Document images with source code:
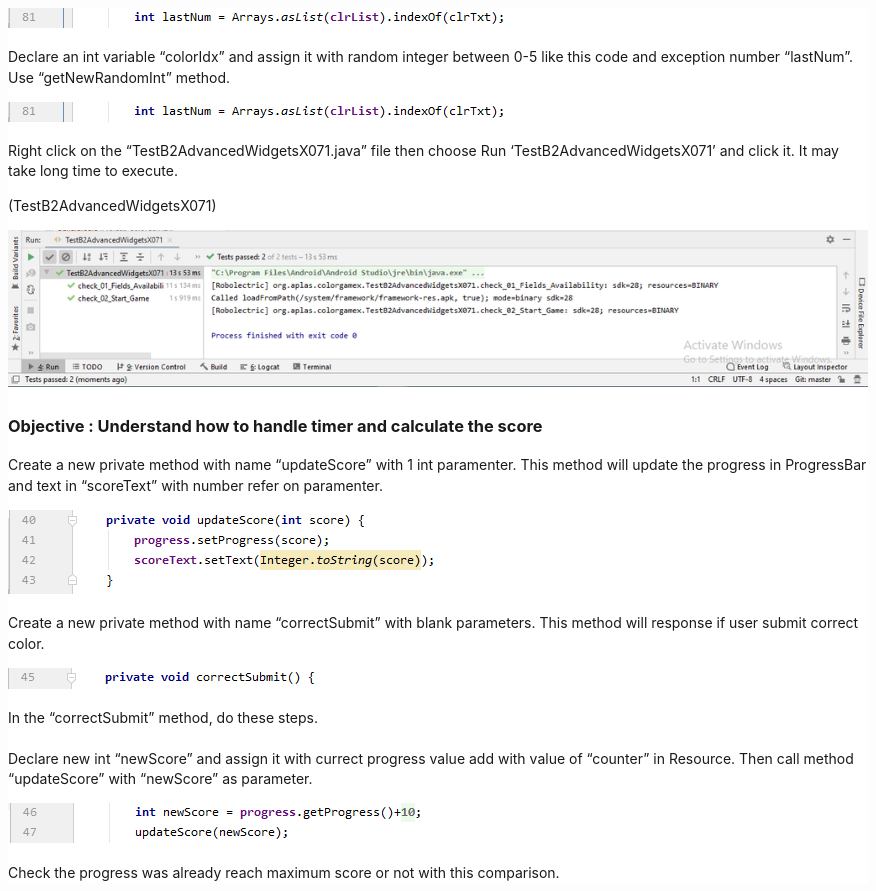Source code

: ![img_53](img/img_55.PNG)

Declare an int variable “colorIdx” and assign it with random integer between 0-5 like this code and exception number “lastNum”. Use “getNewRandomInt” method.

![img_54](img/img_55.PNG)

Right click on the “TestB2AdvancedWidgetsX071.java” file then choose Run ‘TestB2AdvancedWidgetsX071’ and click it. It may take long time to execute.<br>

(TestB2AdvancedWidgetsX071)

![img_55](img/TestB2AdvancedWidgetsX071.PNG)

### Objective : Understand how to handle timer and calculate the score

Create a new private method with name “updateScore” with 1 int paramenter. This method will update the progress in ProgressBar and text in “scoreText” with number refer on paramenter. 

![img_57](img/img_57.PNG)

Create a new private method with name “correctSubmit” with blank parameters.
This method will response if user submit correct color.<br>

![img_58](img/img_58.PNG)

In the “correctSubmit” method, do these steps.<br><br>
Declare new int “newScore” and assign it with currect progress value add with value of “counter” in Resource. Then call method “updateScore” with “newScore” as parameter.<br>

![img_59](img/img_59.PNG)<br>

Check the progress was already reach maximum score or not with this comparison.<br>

→ **Exercise aim**
Exclude the pictures and repeat every other part of the records word for word.

→ **Task answer**
Source code

: ![img_53](img/img_55.PNG)

Declare an int variable “colorIdx” and assign it with random integer between 0-5 like this code and exception number “lastNum”. Use “getNewRandomInt” method.

![img_54](img/img_55.PNG)

Right click on the “TestB2AdvancedWidgetsX071.java” file then choose Run ‘TestB2AdvancedWidgetsX071’ and click it. It may take long time to execute.<br>

(TestB2AdvancedWidgetsX071)

![img_55](img/TestB2AdvancedWidgetsX071.PNG)

### Objective : Understand how to handle timer and calculate the score

Create a new private method with name “updateScore” with 1 int paramenter. This method will update the progress in ProgressBar and text in “scoreText” with number refer on paramenter. 

![img_57](img/img_57.PNG)

Create a new private method with name “correctSubmit” with blank parameters.
This method will response if user submit correct color.<br>

![img_58](img/img_58.PNG)

In the “correctSubmit” method, do these steps.<br><br>
Declare new int “newScore” and assign it with currect progress value add with value of “counter” in Resource. Then call method “updateScore” with “newScore” as parameter.<br>

![img_59](img/img_59.PNG)<br>

Check the progress was already reach maximum score or not with this comparison.<br>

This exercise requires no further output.